### YOUR OBJECTIVE
Please print the entries exactly, omitting each image.

### EXTRACTED DATA
::::

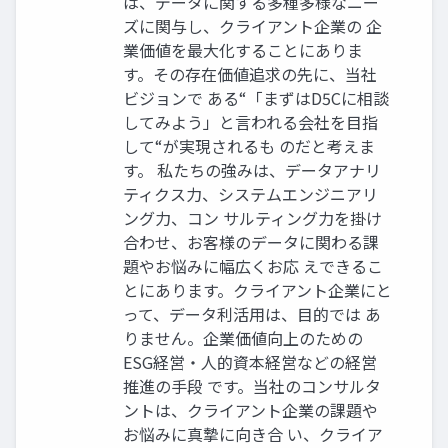
は、データに関する多種多様なニー
ズに関与し、クライアント企業の 企
業価値を最大化することにありま
す。その存在価値追求の先に、当社
ビジョンで ある“「まずはD5Cに相談
してみよう」と言われる会社を目指
して“が実現されるも のだと考えま
す。 私たちの強みは、データアナリ
ティクス力、システムエンジニアリ
ング力、コン サルティング力を掛け
合わせ、お客様のデータに関わる課
題やお悩みに幅広くお応 えできるこ
とにあります。クライアント企業にと
って、データ利活用は、目的では あ
りません。企業価値向上のための
ESG経営・人的資本経営などの経営
推進の手段 です。当社のコンサルタ
ントは、クライアント企業の課題や
お悩みに真摯に向き合 い、クライア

::::

### WRITTEN ANSWER
は、データに関する多種多様なニー
ズに関与し、クライアント企業の 企
業価値を最大化することにありま
す。その存在価値追求の先に、当社
ビジョンで ある“「まずはD5Cに相談
してみよう」と言われる会社を目指
して“が実現されるも のだと考えま
す。 私たちの強みは、データアナリ
ティクス力、システムエンジニアリ
ング力、コン サルティング力を掛け
合わせ、お客様のデータに関わる課
題やお悩みに幅広くお応 えできるこ
とにあります。クライアント企業にと
って、データ利活用は、目的では あ
りません。企業価値向上のための
ESG経営・人的資本経営などの経営
推進の手段 です。当社のコンサルタ
ントは、クライアント企業の課題や
お悩みに真摯に向き合 い、クライア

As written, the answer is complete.